The council approved a resolution to raze and remove the former Sand Bar restaurant at Sandy Beach in a 4 to 1 vote Tuesday, Jan. 21. Council member Vicki Schmidt cast the lone no vote.
The city took ownership of the restaurant at Sandy Beach, formerly known as Pier Four, in 1977, after it was put up for sale by Lings Foods, Inc. The property was formerly owned by Milton Strauss and known as Sandy Beach Resort.
Before the city finished its purchase of the restaurant it had a fire which did some major damage.
“It was repaired, and it was determined it was usable for a restaurant,” said City Manager Steve Wilke.
The restaurant was leased to Morry Moore for five years then Patrick Frank, who was forced to surrender his lease early.

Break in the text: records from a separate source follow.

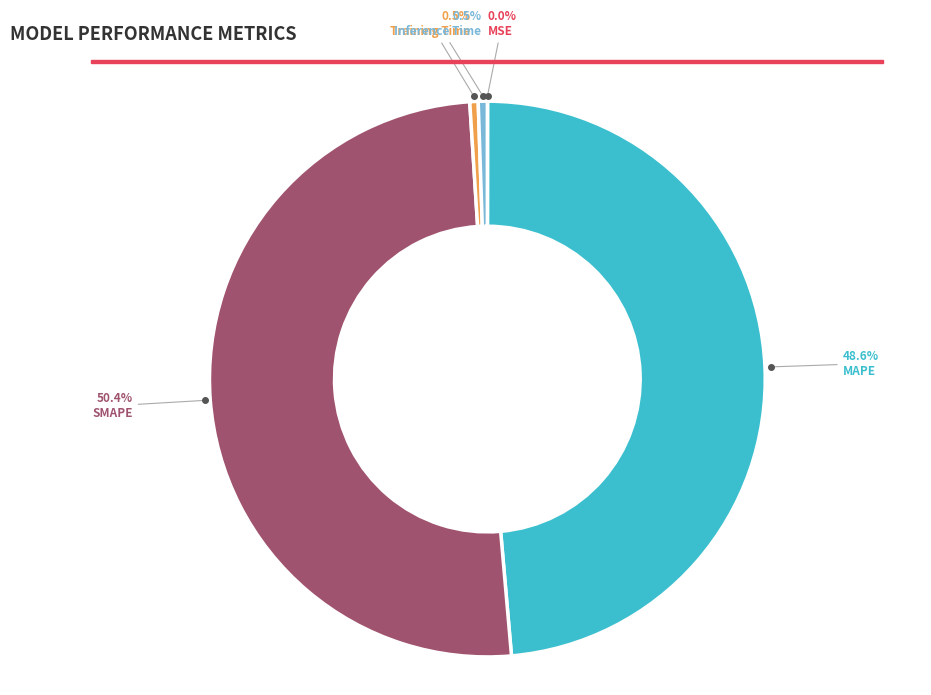

What is the ratio of the value at SMAPE to the value at MAPE?

1.0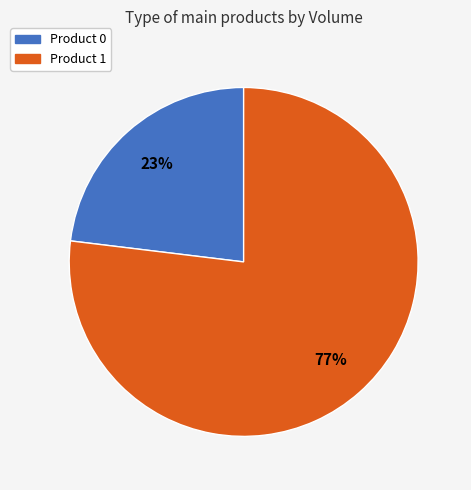

To the nearest percent, what is the combined percentage of Product 0 and Product 1?

100%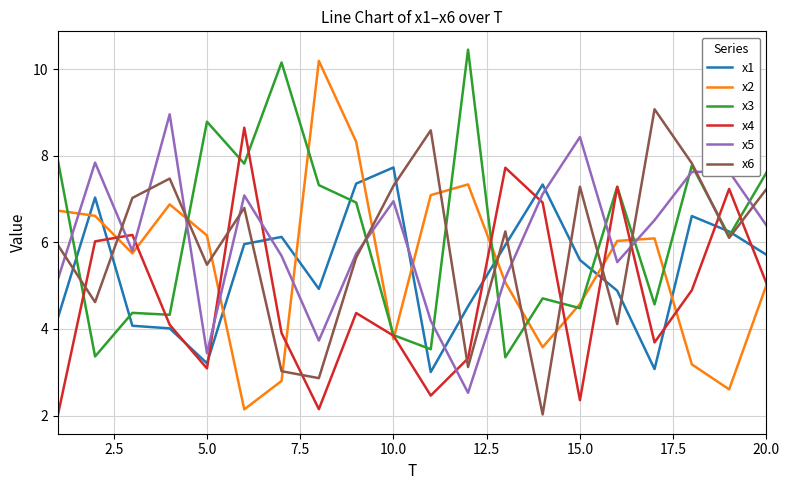

What is the highest value of the x2 series?

10.2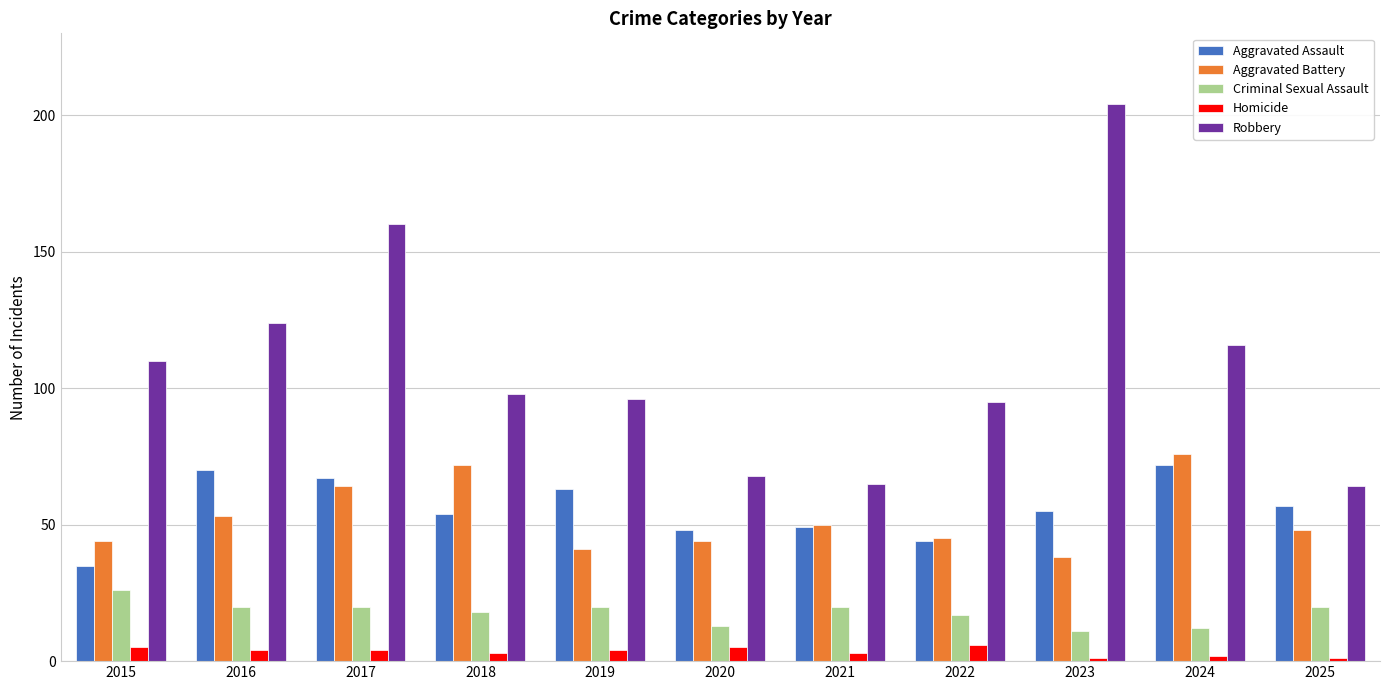

What is the difference between the Aggravated Assault values at 2022 and 2017?

23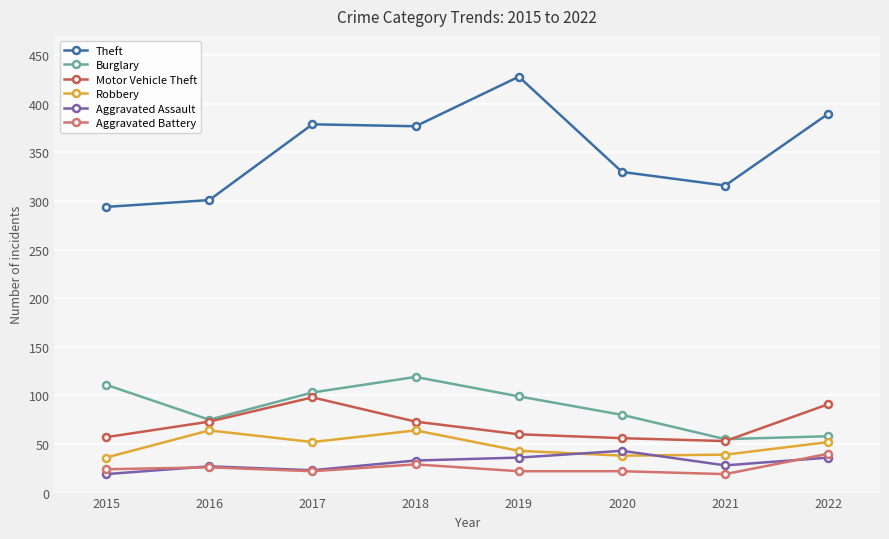

Is it true that Robbery equals 36 at 2015?

True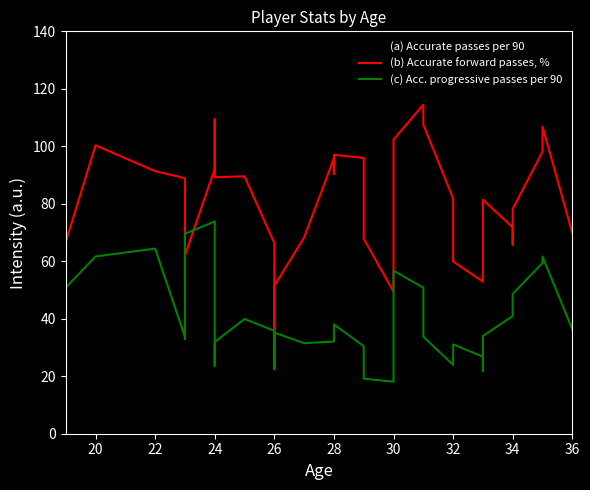

What is the total value across all series at 32?

274.1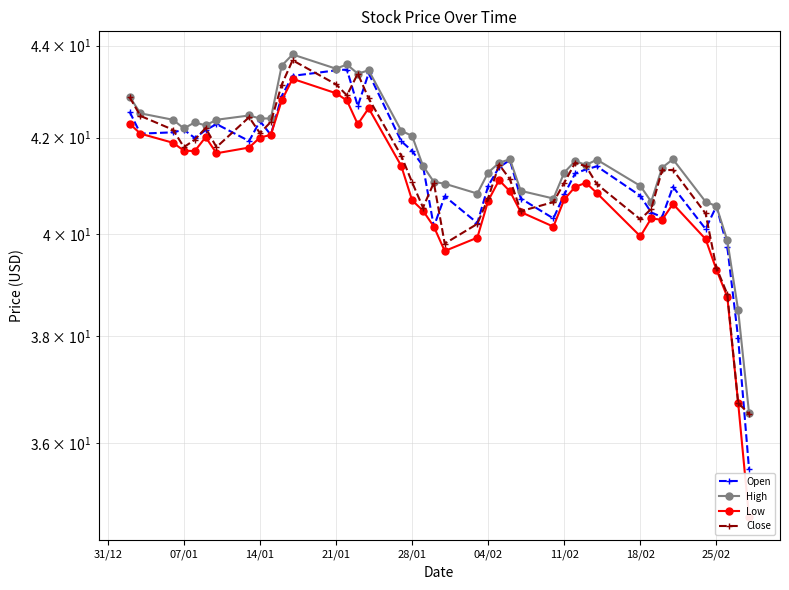

The value of Close at 04/02 is 40.7. True or false?

True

The building sat vacant from 1987-88 and then Bob Hein leased the building and opened the Sand Bar and eventually the lease was transferred to Jonathan Hering in 1993. Hering told the Leader in September 2019 would be their last season.

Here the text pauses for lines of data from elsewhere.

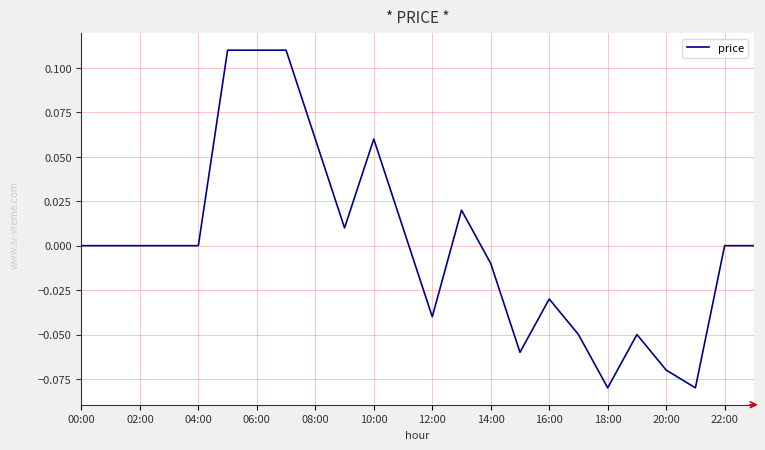

How many lines are shown in the chart?

1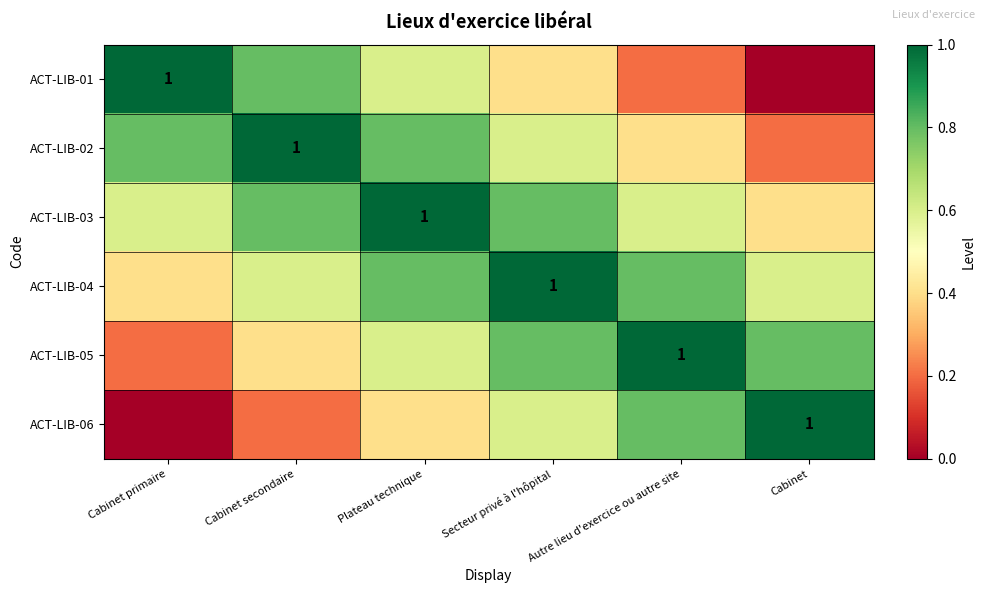

At which label does ACT-LIB-02 reach its minimum?

Cabinet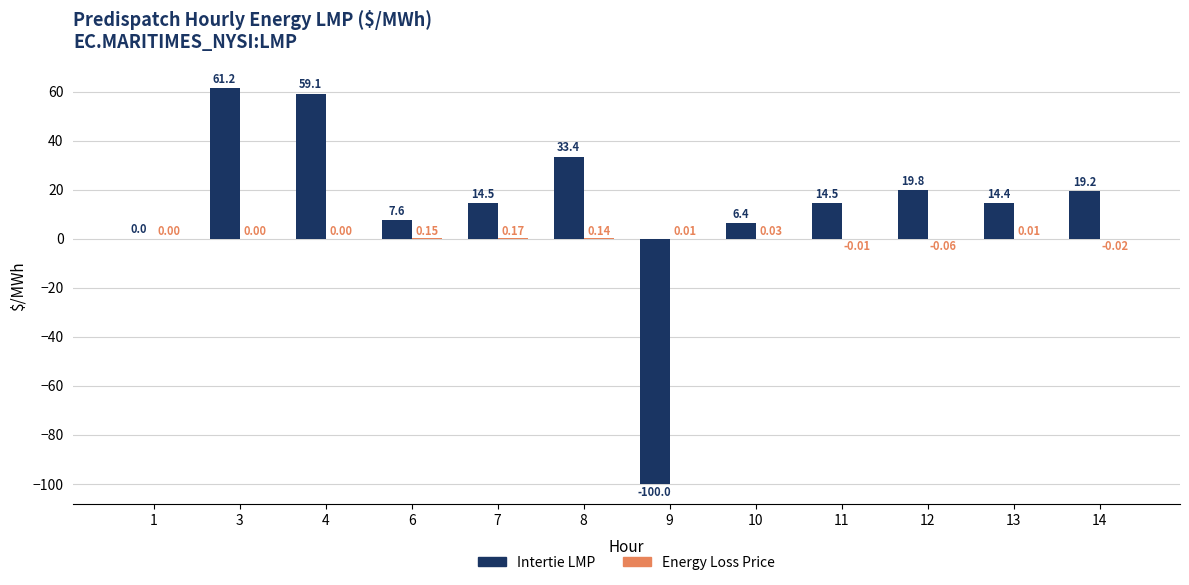

Which series has the largest total across all categories?

Intertie LMP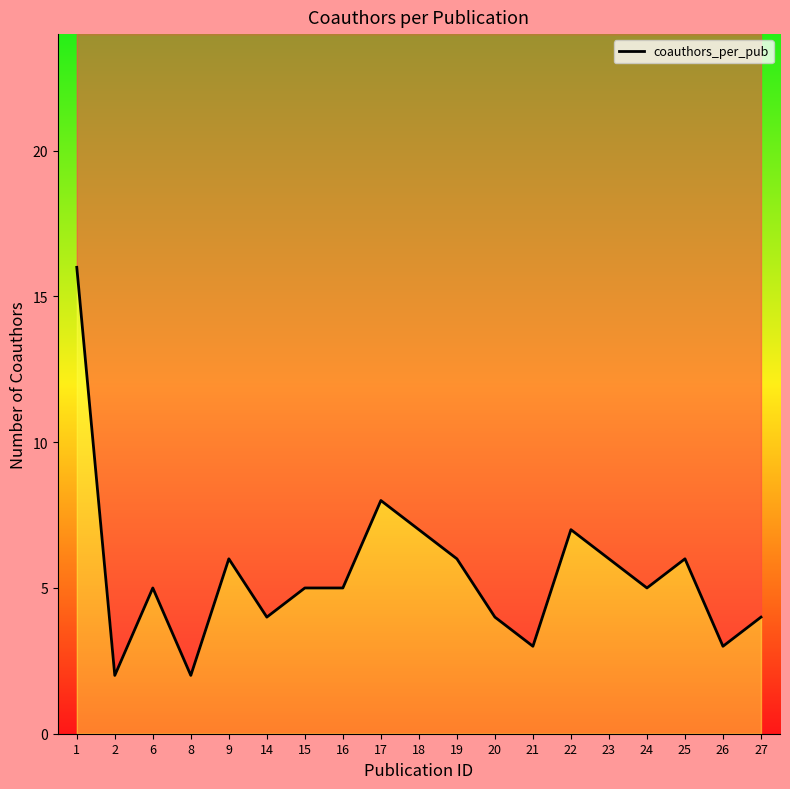

How many data points are above 5?

8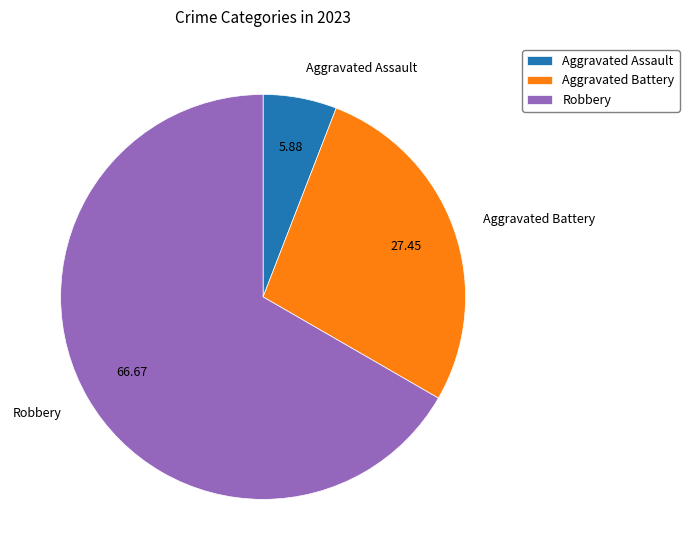

Combined, do Aggravated Assault and Robbery account for over 50%?

Yes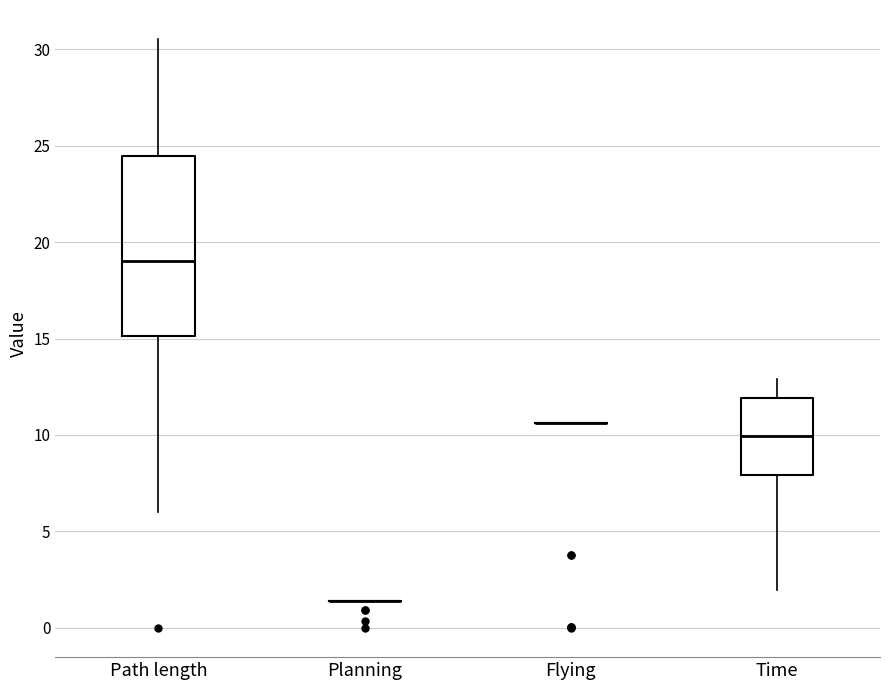

Which box is the tallest, from its lower edge to its upper edge?

Path length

“We had multiple inspections starting in 2014 to 2018. All of the inspectors recommended there be a substantial amount of work done to the site,” Wilke said. “At this point in time the structural problems with the building are to the point where a remodel would be as much as tearing it down and restarting.”
The existing structure was most likely built in the 1930s and has gone through at least one fire. According to a memo by Wilke, the condition of the building has been an issue since the city purchased it.
“Razing the existing building, in my opinion, is the best option,” he said at the meeting.
The council has said it would like to see another restaurant at the site but hasn’t yet specified what that would look like.
The idea of food trucks came up at the meeting while there is no restaurant at the beach.
“We are not quite there yet. We (city staff) would like to have a few more conversations about it,” Wilke said.
The building contains asbestos, which will be an issue the city has to deal with before demolition. Decisions on the bait shack also have to be made.
“It would take so much money to bring that up to code,” said Diann Hosp Fritsch, council president.
Vickie Schmidt, council member, made a motion to table the resolution saying the timeline to demolish wasn’t discussed in open session. The motion failed to get a second.
“I think it needs to be raised and then we can decide what we need to do from there,” Hosp Fritsch said.
In other business the council:
— Recognized Carolyn Wey on her retirement from the L.D. Fargo Public Library.
— Had the second reading of an ordinance for amending city electrical code.